# Hey y'all



## Luigi Bored (Aug 9, 2010)

Hey - I'm new to the forum. Looking to decorate for halloween and make new costumes. Needing some inspiration. Looking forward to getting to know everyone. :jol:


----------



## spideranne (Jul 17, 2006)

Welcome!


----------



## Lunatic (Oct 3, 2006)

Welcome Luigi!

There is plenty of amazing talent here and friendly feedback.


----------



## PirateLady (Jul 23, 2010)

Welcome Luigi....


----------



## Hauntiholik (May 17, 2006)




----------



## Frighteners Entertainment (Jan 24, 2006)

Welcome aboard!


----------



## Evil Queen (Mar 8, 2008)




----------



## trishaanne (Aug 20, 2005)

Hi...welcome to the forum. Nice to "meet" you!


----------



## RoxyBlue (Oct 6, 2008)

▶ **Given information**:
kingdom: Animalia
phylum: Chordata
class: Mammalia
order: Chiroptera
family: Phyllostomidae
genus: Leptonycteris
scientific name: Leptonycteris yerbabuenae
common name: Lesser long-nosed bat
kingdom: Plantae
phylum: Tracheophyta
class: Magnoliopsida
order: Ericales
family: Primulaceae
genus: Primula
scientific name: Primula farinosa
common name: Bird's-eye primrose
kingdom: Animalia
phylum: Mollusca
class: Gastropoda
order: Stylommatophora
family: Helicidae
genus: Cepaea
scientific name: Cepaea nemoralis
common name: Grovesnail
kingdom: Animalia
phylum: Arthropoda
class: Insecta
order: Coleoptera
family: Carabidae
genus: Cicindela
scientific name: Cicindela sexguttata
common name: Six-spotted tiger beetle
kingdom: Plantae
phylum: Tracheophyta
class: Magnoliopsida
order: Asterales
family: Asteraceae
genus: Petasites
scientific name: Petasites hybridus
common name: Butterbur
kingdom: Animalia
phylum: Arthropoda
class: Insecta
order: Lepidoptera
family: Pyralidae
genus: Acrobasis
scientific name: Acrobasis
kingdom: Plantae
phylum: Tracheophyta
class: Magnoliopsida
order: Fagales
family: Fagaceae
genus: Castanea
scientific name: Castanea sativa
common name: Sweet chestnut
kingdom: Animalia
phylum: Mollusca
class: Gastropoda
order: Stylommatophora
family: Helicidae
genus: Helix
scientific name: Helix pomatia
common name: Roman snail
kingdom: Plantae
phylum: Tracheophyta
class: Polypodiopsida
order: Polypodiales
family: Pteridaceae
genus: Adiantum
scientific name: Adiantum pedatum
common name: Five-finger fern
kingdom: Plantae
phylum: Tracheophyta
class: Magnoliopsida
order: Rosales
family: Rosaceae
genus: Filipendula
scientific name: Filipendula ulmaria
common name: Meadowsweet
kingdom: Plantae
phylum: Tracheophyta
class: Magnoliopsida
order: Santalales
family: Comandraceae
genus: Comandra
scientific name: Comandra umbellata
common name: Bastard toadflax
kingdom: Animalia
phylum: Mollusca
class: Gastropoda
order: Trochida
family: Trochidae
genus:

▶ **Problem A**: In the welcome thread, what does Lunatic say there is plenty of?
▶ **Problem B**: Echo the part of the welcome thread starting at "## Luigi Bored" and ending at "(Jul 17, 2006)".

▶ **Task solution A**: Amazing talent and friendly feedback.

▶ **Task solution B**:
## Luigi Bored (Aug 9, 2010)

Hey - I'm new to the forum. Looking to decorate for halloween and make new costumes. Needing some inspiration. Looking forward to getting to know everyone. :jol:


----------



## spideranne (Jul 17, 2006)